Excerpt to read
::::

The most fundamental properties of a speech signal are its formants and harmonic structure. Formants correspond to the macro-level shape on the frequency axis, while the harmonic structure is the micro-level structure. That is, if we extra macro-level shape, the frequency-envelope, and remove its effect, we obtain the harmonic structure.

Hide code cell source
fig, ax = plt.subplots(nrows=1, ncols=1, sharex=True, figsize=(8,3))
D = librosa.amplitude_to_db(np.abs(SpeechEnvelope), ref=np.max)
img = librosa.display.specshow(D, y_axis='linear', x_axis='time',sr=fs, hop_length=window_hop)
plt.title('Frequency Envelope')
plt.xlabel('Time (s)')
plt.ylabel('Frequency (Hz)')
plt.show()

ipd.display(ipd.HTML("White noise shaped by the frequency envelope (i.e. harmonic structure is removed)"))
ipd.display(ipd.Audio(speechfrequencyenvelope,rate=fs))
ipd.display(ipd.HTML("<hr>"))

fig, ax = plt.subplots(nrows=1, ncols=1, sharex=True, figsize=(8,3))
D = librosa.amplitude_to_db(np.abs(FineFrequencyStructure), ref=np.max)
img = librosa.display.specshow(D, y_axis='linear', x_axis='time',sr=fs, hop_length=window_hop)
plt.title('Harmonic Structure')
plt.xlabel('Time (s)')
plt.ylabel('Frequency (Hz)')
plt.show()

ipd.display(ipd.HTML("Harmonic structure"))
ipd.display(ipd.Audio(speechfinefrequency,rate=fs))

::::

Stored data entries

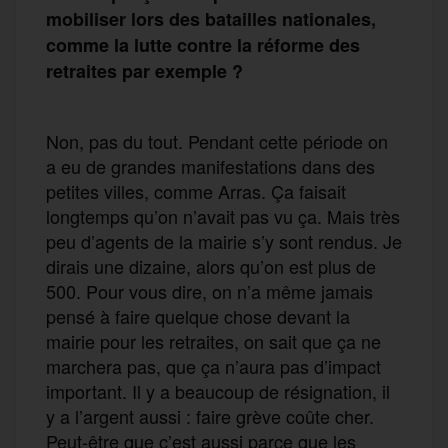
mobiliser lors des batailles nationales,
comme la lutte contre la réforme des
retraites par exemple ?
Non, pas du tout. Pendant cette période on
a eu de grandes manifestations dans des
petites villes, comme Arras. Ça faisait
longtemps qu’on n’avait pas vu ça. Mais très
peu d’agents de la mairie s’y sont rendus. Je
dirais une dizaine, alors qu’on est plus de
500. Pour vous dire, on n’a même jamais
pensé à faire quelque chose devant la
mairie pour les retraites, on sait que ça ne
marchera pas, que ça n’aura pas d’impact
important. Il y a beaucoup de résignation, il
y a l’argent aussi : faire grève coûte cher.
Peut-être que c’est aussi parce que les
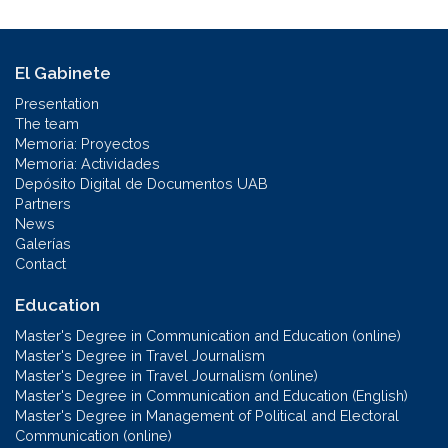
El Gabinete
Presentation
The team
Memoria: Proyectos
Memoria: Actividades
Depósito Digital de Documentos UAB
Partners
News
Galerías
Contact
Education
Master's Degree in Communication and Education (online)
Master's Degree in Travel Journalism
Master's Degree in Travel Journalism (online)
Master's Degree in Communication and Education (English)
Master's Degree in Management of Political and Electoral
Communication (online)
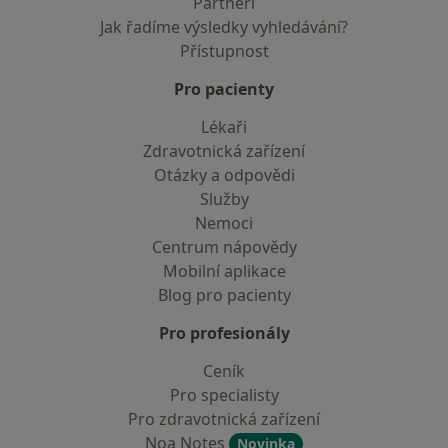
Partneři
Jak řadíme výsledky vyhledávání?
Přístupnost
Pro pacienty
Lékaři
Zdravotnická zařízení
Otázky a odpovědi
Služby
Nemoci
Centrum nápovědy
Mobilní aplikace
Blog pro pacienty
Pro profesionály
Ceník
Pro specialisty
Pro zdravotnická zařízení
Noa Notes
Novinka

::::

Instructions for the task
Could you write the next part of the excerpt on formants and harmonic structure in speech signals, picking up after its final line of code?

Expected output
#ipd.display(ipd.HTML("<hr>")) White noise shaped by the frequency envelope (i.e. harmonic structure is removed) Harmonic structure

In the harmonic structure, we see horizontal lines spaced at regular steps. The lowest horizontal line corresponds to the fundamental frequency $$F_0$$. Each subsequent line above it are its harmonics, placed at integer multiples $$k$$ of the fundamental $$kF_0$$. In the speech production organs, the fundamental frequency is generated by oscillations in the vocal folds. A smooth sinusoidal oscillation would only have a single frequency, but since the vocal folds collide once in every oscillation, corresponding to a sharp corner in the waveform, which in turn corresponds to a harmonic structure in the frequency. Therefore sharp, bright and tense voiced sounds will have a prominent harmonic structure, while dark and smooth voiced sounds have a low number of visible harmonics.

In the sound example of the harmonic structure, we can hear saw-tooth like buzzing sounds corresponding to the harmonic structure. Observe also how the linguistic content disappears completely. In contrast, the sound example of the envelope structure, with the harmonic structure replaced by white noise, we can still clearly discern the text content.

The spectrogram of the envelope structure however still has two distinct components, visible as rapid and smooth changes over time. The rapid events correspond to plosives like /p/, /t/ and /k/ sounds, while the slow changes are generated by changes in the vocal tract, which define the vowels. By a similar approach as the above frequency envelope extraction, we can separate such rapid and smooth changes over time.

Hide code cell source
fig, ax = plt.subplots(nrows=1, ncols=1, sharex=True, figsize=(8,3))
D = librosa.amplitude_to_db(np.abs(SpeechEnvelopeTime), ref=np.max)
img = librosa.display.specshow(D, y_axis='linear', x_axis='time',sr=fs, hop_length=window_hop)
plt.title('Smoothed time')
plt.xlabel('Time (s)')
plt.ylabel('Frequency (Hz)')
plt.show()

ipd.display(ipd.HTML("White noise shaped by smooth time structure"))
ipd.display(ipd.Audio(speechsmoothtime,rate=fs))
ipd.display(ipd.HTML("<hr>"))

fig, ax = plt.subplots(nrows=1, ncols=1, sharex=True, figsize=(8,3))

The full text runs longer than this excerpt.